Bühl. Die weit verstreute St. Marien-Gemeinde von Freudenberg, feierte am Sonntag einen besonderen Freiluft-Gottesdienst. Am Ischeroth oberhalb der Ortschaft Bühl trafen sich die katholischen Gläubigen nach der 5. Sternwallfahrt aus 19 Dörfern und Ortsteilen um gemeinsam Gotteswort zu hören. Dass eine Kirchengemeinde sich zum Gottesdienst trifft, ist nicht ungewöhnlich, und so lädt der Arbeitskreis Dorfpastoral gemeinsam mit dem Pfarrgemeinderat zur Sternwallfahrt der Gemeinde auf den Ischeroth.

Nachdem die Gemeinde zunächst zwei Mal (2011 und 2012) zum Groß-Glaesner gepilgert ist, ist ihr Ziel auch in diesem Jahr wieder der Ischeroth. Dieser Berg oberhalb von Bühl (466 m ü. M.) verfügt über eine imposante Weitsicht auf das nördliche Siegerland und eignete sich mit diesen Gegebenheiten für einen nicht alltäglichen Gottesdienst.

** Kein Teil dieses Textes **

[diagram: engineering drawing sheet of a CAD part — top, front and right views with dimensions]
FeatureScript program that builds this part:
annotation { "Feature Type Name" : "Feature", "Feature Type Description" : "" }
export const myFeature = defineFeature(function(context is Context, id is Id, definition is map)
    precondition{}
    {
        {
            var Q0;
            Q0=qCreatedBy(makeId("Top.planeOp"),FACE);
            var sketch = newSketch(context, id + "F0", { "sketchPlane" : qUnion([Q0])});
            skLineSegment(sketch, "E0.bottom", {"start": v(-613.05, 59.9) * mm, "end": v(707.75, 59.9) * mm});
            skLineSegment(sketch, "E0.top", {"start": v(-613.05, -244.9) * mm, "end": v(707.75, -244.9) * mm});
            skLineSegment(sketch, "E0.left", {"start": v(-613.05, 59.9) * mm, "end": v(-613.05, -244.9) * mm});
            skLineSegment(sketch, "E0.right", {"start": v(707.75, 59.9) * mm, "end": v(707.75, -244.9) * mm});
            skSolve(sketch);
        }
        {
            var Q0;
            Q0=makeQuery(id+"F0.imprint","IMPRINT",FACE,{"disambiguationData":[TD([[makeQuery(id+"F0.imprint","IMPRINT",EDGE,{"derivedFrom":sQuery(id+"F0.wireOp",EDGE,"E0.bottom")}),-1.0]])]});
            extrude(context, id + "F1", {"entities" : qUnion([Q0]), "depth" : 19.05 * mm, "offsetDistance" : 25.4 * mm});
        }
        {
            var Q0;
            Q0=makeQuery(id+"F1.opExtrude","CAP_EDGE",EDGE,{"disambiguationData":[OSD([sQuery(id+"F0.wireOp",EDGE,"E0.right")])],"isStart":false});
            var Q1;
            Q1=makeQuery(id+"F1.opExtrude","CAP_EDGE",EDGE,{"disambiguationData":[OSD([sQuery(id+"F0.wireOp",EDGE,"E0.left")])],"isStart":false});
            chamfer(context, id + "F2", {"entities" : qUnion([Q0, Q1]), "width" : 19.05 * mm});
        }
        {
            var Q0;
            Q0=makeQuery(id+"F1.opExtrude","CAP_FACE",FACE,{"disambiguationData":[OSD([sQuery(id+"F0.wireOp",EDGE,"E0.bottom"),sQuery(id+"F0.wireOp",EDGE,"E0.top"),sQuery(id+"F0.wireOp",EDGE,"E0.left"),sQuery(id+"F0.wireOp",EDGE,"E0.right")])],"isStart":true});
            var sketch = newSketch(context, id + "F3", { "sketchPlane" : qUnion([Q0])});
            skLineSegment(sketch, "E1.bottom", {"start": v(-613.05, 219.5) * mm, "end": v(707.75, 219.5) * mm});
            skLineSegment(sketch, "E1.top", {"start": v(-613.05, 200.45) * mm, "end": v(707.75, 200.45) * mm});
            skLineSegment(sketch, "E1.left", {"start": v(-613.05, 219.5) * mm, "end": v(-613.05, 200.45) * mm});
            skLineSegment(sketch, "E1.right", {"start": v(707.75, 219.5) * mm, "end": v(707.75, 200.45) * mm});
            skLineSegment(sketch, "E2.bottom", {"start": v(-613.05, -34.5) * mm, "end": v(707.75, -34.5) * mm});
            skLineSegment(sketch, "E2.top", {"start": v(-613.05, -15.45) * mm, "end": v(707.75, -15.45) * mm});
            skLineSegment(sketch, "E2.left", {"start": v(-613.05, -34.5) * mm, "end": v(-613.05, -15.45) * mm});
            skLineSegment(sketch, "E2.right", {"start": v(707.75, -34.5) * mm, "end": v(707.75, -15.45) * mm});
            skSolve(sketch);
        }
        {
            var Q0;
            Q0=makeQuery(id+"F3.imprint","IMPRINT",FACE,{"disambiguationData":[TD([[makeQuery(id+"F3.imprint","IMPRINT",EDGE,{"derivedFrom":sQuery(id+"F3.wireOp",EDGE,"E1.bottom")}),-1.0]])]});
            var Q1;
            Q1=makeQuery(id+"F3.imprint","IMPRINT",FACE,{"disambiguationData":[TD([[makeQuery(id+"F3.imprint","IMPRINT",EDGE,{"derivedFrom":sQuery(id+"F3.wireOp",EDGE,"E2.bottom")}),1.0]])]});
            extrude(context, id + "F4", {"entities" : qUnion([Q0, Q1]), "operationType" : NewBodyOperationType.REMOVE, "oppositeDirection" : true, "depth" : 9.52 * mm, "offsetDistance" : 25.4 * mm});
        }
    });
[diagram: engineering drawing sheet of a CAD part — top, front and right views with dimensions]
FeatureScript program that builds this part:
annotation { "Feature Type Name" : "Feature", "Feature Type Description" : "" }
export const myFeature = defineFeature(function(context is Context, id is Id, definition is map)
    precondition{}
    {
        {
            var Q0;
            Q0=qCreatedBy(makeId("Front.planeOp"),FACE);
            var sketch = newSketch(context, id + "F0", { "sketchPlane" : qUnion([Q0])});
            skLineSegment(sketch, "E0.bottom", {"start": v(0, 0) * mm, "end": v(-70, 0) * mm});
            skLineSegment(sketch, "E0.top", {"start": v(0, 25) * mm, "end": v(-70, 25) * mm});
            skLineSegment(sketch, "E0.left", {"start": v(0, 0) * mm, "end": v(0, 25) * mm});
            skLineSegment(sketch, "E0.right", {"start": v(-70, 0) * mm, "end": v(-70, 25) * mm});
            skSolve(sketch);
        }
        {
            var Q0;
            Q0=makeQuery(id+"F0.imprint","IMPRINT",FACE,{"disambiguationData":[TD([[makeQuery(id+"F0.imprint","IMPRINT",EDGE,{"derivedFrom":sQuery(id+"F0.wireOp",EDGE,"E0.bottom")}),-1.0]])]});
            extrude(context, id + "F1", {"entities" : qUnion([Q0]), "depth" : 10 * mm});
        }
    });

Auf dem Weg der Wallfahrt stoßen immer mehr Pilger aus den anderen Orten hinzu, und so hoffen die Verantwortlichen darauf, dass sich das biblische Wort aus dem Buch Jesaja erfüllt „Viele Nationen (und Menschen) machen sich auf den Weg. / Sie sagen: Kommt, wir ziehen hinauf zum Berg des Herrn … Er zeige uns seine Wege, / auf seinen Pfaden wollen wir gehen“ (Jes 2,3).

Wer nicht gut zu Fuß war, durfte auch mit dem Auto nach Bühl und auf den Berg Ischeroth kommen. Für Ältere und Gemeindemitglieder die nicht pilgern konnten stand Kirchbus ab der Kirche in Freudenberg bereit. Am Waldrand hatte Aufbauteam der Gemeinde für Sitzgelegenheit gesorgt.

Die Eucharistiefeier am Fuße des Ischeroth begann um 11.00 Uhr und wurde von den Alphorn-Bläsern aus Erndtebrück und Rudersdorf mitgestaltet.

Bei bestem Wetter bestand im Anschluss an die gottesdienstliche Feier für alle Teilnehmer eine deftige Erbsensuppe bereit, auch hier wurde auf bewährtes zurückgegriffen. Die „Lindemer Jonge“ hatten die Gulaschkanone angefeuert und alles frisch zubereitet. Für die Pilger standen auch Getränke bereit, selbst das manchmal benötigte Plastik-Häuschen stand am Wegrand bereit.

So blieben viele Gemeindemitglieder noch über die Mittagszeit und nutzten die Gegebenheiten zum Verweilen in der Natur. Der Ischeroth ist ein beliebter Aussichtspunkt. Der Blick reicht in nordöstlicher Richtung über das Siegerland bis hinein ins Ebbegebirge, in der entgegen gesetzten Richtung schaut man bis den Westerwald hinein. Eine vorhandene Panoramakarte, erleichterte dabei die Orientierung.